In a shadow deployment from 2025-12-01 to 2026-01-01, probes escalated approximately \(5.5\%\) of traffic to the second stage. The total computational cost was \(8\times\) lower than the two-stage cascade and \(40\times\) lower than a single exchange classifier.

Ablation Study¶

Configuration / Comparison	Key Metric	Description
Previous Generation	13 high-risk vulnerabilities / 695K queries	Separate input/output; vulnerable to reconstruction and obfuscation.
Exchange classifier	2 high-risk vulnerabilities / 226K queries	Vulnerability discovery rate halved by viewing full context.
Two-stage cascade	5 high-risk vulnerabilities / 569K queries	Robustness near exchange classifier with significant cost reduction.
Production grade	1 high-risk vulnerability / 198K queries	No universal jailbreaks covered all 8 target issues over 1736 red-team hours.
Probe w/o smoothing/pooling	Highest attack success rate	Fails to resolve mismatch between exchange labels and streaming prediction.
smoothing + softmax pooling	Best probe performance	Suppresses single-token spikes and concentrates gradients on dangerous content.

Key Findings¶

Exchange classifiers directly address the failure mechanisms of the previous generation: whenever an attack relies on input-output joint interpretation, an output-only classifier is at a disadvantage.
The value of cascaded architectures goes beyond cost-saving; it allows decoupled optimization for low miss rates (via permissive routing) and low false refusals (via strict final stages).
Linear probes' primary value is the reuse of internal model states. They provide routable risk signals at minimal cost and complement external classifiers.
The production refusal rate (\(0.05\%\)) is slightly higher than the two-stage cascade (\(0.036\%\)), but the high-risk discovery rate is the lowest, reflecting a safety-oriented trade-off.

Highlights & Insights¶

Translating Failure Modes to Architectural Changes: Instead of making vague claims about robustness, the paper identifies "reconstruction" and "obfuscation" attacks to justify the exchange classifier.
Safety Defense as an Adaptive Computation Problem: While many papers focus solely on stronger classifiers, this work treats the cost curve as a core metric.
Probes as Complementary Routers: Probes are used for both first-stage routing and logit ensembling, a strategy transferable to tasks like hallucination or privacy leak detection.
Realistic Red-teaming: Evaluating with over 1700 hours of human red-teaming provides a truer measure of defense strength than static benchmarks.

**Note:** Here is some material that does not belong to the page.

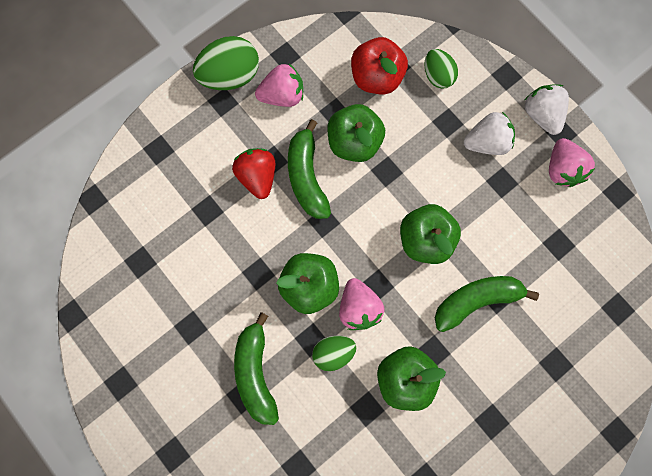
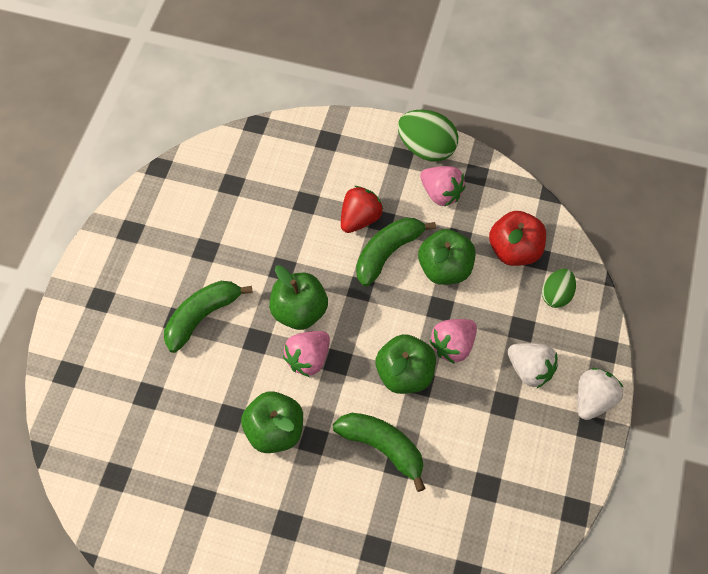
camera: 55 degrees right, 15 degrees down
green egg [312,335,356,371] -> none
pink strawberry [549,138,595,187] -> pink strawberry moved to [429,319,477,364]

Limitations & Future Work¶

The tests are focused on CBRN-related jailbreaks; conclusions may not generalize to fraud, cyberattacks, or multimodal security.
The system is not an impenetrable defense. Experts can still find vulnerabilities, so these classifiers increase attack costs rather than providing formal security guarantees.
Probes depend on primary model activations, meaning migration across models is not "free" and requires recalibration.
Production metrics are derived from a specific shadow deployment; real-world user shifts or attacker adaptations would require continuous monitoring.
Future work could integrate classifier signals more tightly into the sampling process, such as dynamic rejection or early truncation of dangerous paths.

vs. Sharma et al. (2025) Constitutional Classifiers: While the previous work proved the effectiveness of the concept, this paper re-engineers it for robustness, cost, and refusal rates to achieve production readiness.
vs. Output-only / Input-only Classifiers: Traditional classifiers lack context for joint input-output interpretations; the exchange classifier fills this gap.
vs. Model Internal Probes: Existing probing work often focuses on offline classification; this paper emphasizes streaming safety classification and addresses label mismatches with logit smoothing and pooling.

Rating¶

Novelty: ⭐⭐⭐⭐☆ Integrating exchange classifiers, cascades, and probes into a red-team-verified production system is highly valuable.
Experimental Thoroughness: ⭐⭐⭐⭐⭐ Includes human red-teaming, shadow deployment, and comprehensive probe ablations.
Writing Quality: ⭐⭐⭐⭐☆ Clear structure and engineering logic, though some deployment details are high-level.
Value: ⭐⭐⭐⭐⭐ Highly relevant for teams balancing security, refusal rates, and overhead in high-risk LLM deployments.